The earl stood so meekly behind her that it seemed a charade until one saw the look of stunned despair on his face, panic suppressed only by the knowledge of the complete devastation this place had wreaked upon him and his powers.
They went slowly through the forest. Sanjay used the spear like a cane, but his progress was slow. The first filtering of light had just begun to penetrate the deep of night when they came to a low hillock where gaped a dark opening, blacker even than the night sky. Two lanterns sat on the turf outside it.
Maretha, picking up the lights, led them down the steps with complete confidence. Chryse had to support Sanjay. At the bottom, Maretha halted. She stood still in intense concentration, as if she was tasting the air.
“I’d like to sit down for a moment,” said Sanjay. Chryse helped him lower himself to the cold stone floor. She knelt beside him, resting her head against his right shoulder. The earl had moved away from them to stand in the darkest corner. He had not yet spoken a single word.
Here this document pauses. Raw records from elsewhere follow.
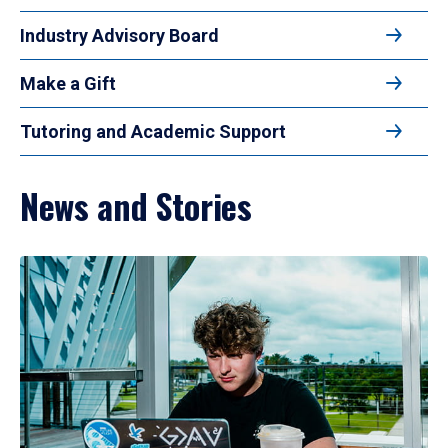
Industry Advisory Board
Make a Gift
Tutoring and Academic Support
News and Stories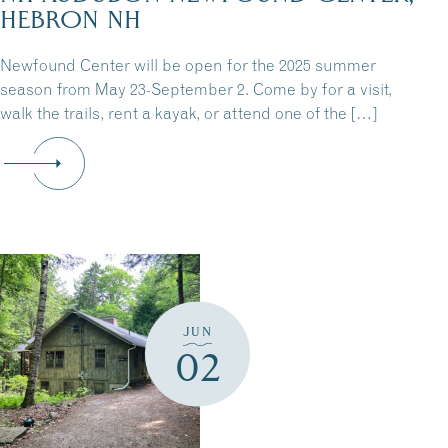
HEBRON NH
Newfound Center will be open for the 2025 summer
season from May 23-September 2. Come by for a visit,
walk the trails, rent a kayak, or attend one of the […]
JUN
02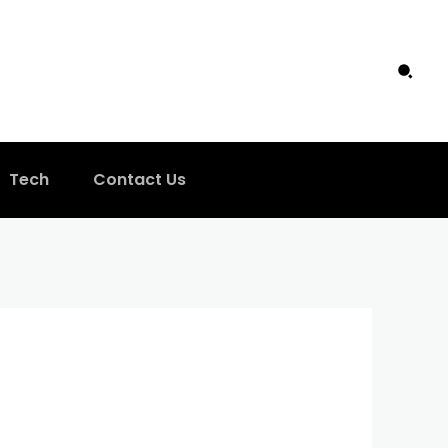
Tech
Contact Us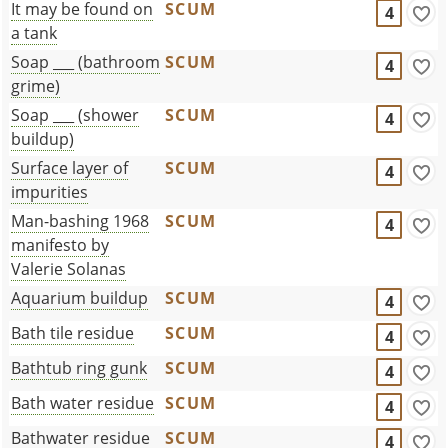
It may be found on
SCUM
4
a tank
Soap ___ (bathroom
SCUM
4
grime)
Soap ___ (shower
SCUM
4
buildup)
Surface layer of
SCUM
4
impurities
Man-bashing 1968
SCUM
4
manifesto by
Valerie Solanas
Aquarium buildup
SCUM
4
Bath tile residue
SCUM
4
Bathtub ring gunk
SCUM
4
Bath water residue
SCUM
4
Bathwater residue
SCUM
4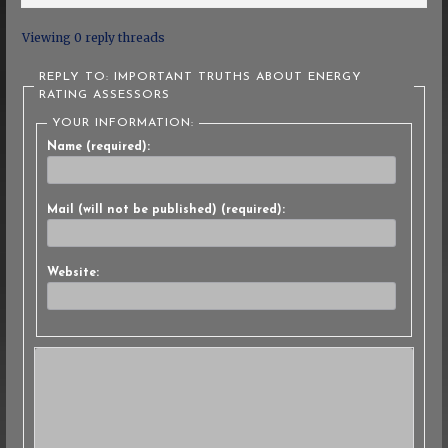
Viewing 0 reply threads
REPLY TO: IMPORTANT TRUTHS ABOUT ENERGY
RATING ASSESSORS
YOUR INFORMATION:
Name (required):
Mail (will not be published) (required):
Website: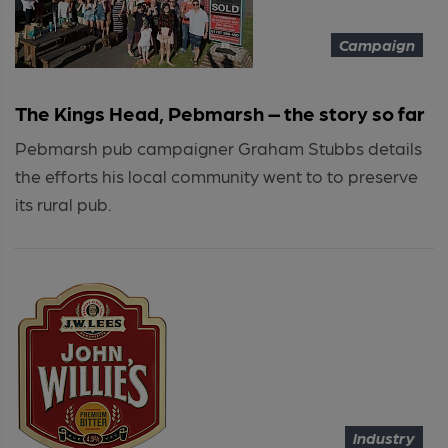
Campaign
The Kings Head, Pebmarsh – the story so far
Pebmarsh pub campaigner Graham Stubbs details
the efforts his local community went to to preserve
its rural pub.
Industry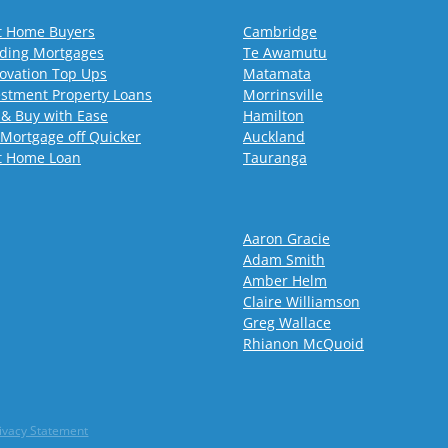
st Home Buyers
Cambridge
lding Mortgages
Te Awamutu
ovation Top Ups
Matamata
estment Property Loans
Morrinsville
 & Buy with Ease
Hamilton
 Mortgage off Quicker
Auckland
st Home Loan
Tauranga
Aaron Gracie
Adam Smith
Amber Helm
Claire Williamson
Greg Wallace
Rhianon McQuoid
ivacy Statement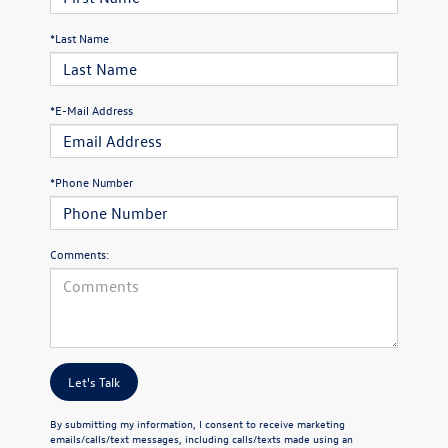
*Last Name
*E-Mail Address
*Phone Number
Comments:
Let's Talk
By submitting my information, I consent to receive marketing
emails/calls/text messages, including calls/texts made using an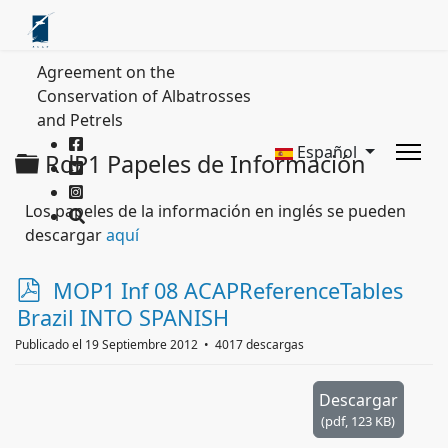
Agreement on the
Conservation of Albatrosses
and Petrels
Español
Carpeta
RdP1 Papeles de Información
Los papeles de la información en inglés se pueden
descargar
aquí
p
MOP1 Inf 08 ACAPReferenceTables
d
Brazil INTO SPANISH
f
Publicado el 19 Septiembre 2012
4017 descargas
Descargar
(
pdf,
123 KB
)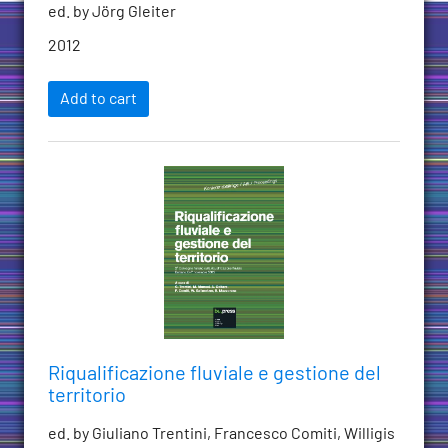
ed. by Jörg Gleiter
2012
Add to cart
Riqualificazione fluviale e gestione del
territorio
ed. by Giuliano Trentini, Francesco Comiti, Willigis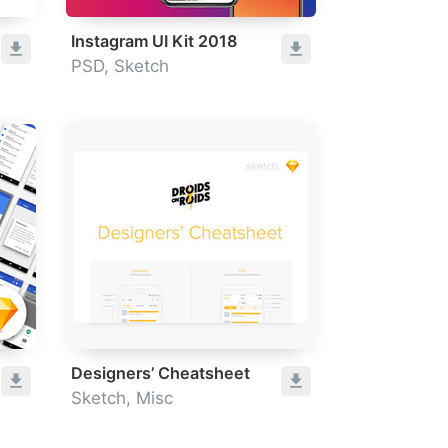
Instagram UI Kit 2018
PSD, Sketch
Designers’ Cheatsheet
Sketch, Misc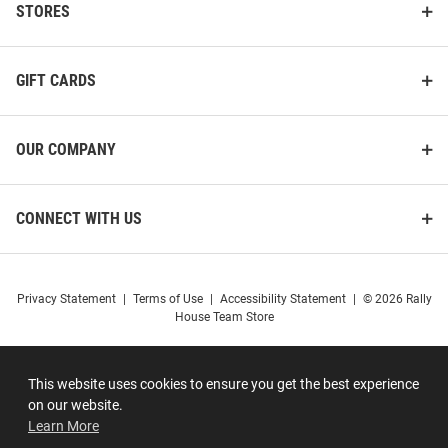
STORES
GIFT CARDS
OUR COMPANY
CONNECT WITH US
Privacy Statement
|
Terms of Use
|
Accessibility Statement
|
© 2026 Rally
House Team Store
This website uses cookies to ensure you get the best experience
on our website.
Learn More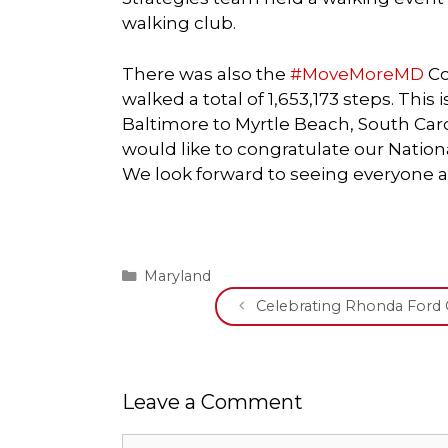
walking club.
There was also the
#MoveMoreMD
Co
walked a total of 1,653,173 steps. This
Baltimore to Myrtle Beach, South Car
would like to congratulate our Natio
We look forward to seeing everyone a
Categories
Maryland
Celebrating Rhonda For
Leave a Comment
Comment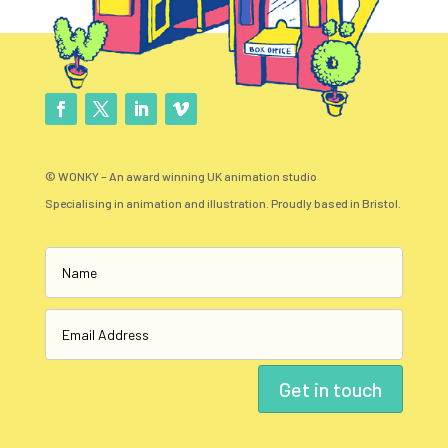
© WONKY – An award winning UK animation studio
Specialising in animation and illustration. Proudly based in Bristol.
Get in touch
“There’s someone else down here,” said Maretha.
Chryse got up and went to stand beside her. “What do you mean? Who?”
Maretha did not answer immediately. She listened, and Chryse laid a hand on her arm and listened with her.
Sanjay sighed and put a hand on the floor to push himself up. His palm touched cloth, closed around a hand-sized object. He picked it up, found himself holding the velvet pouch in which they had first discovered their cards. He could feel the shape of cards inside.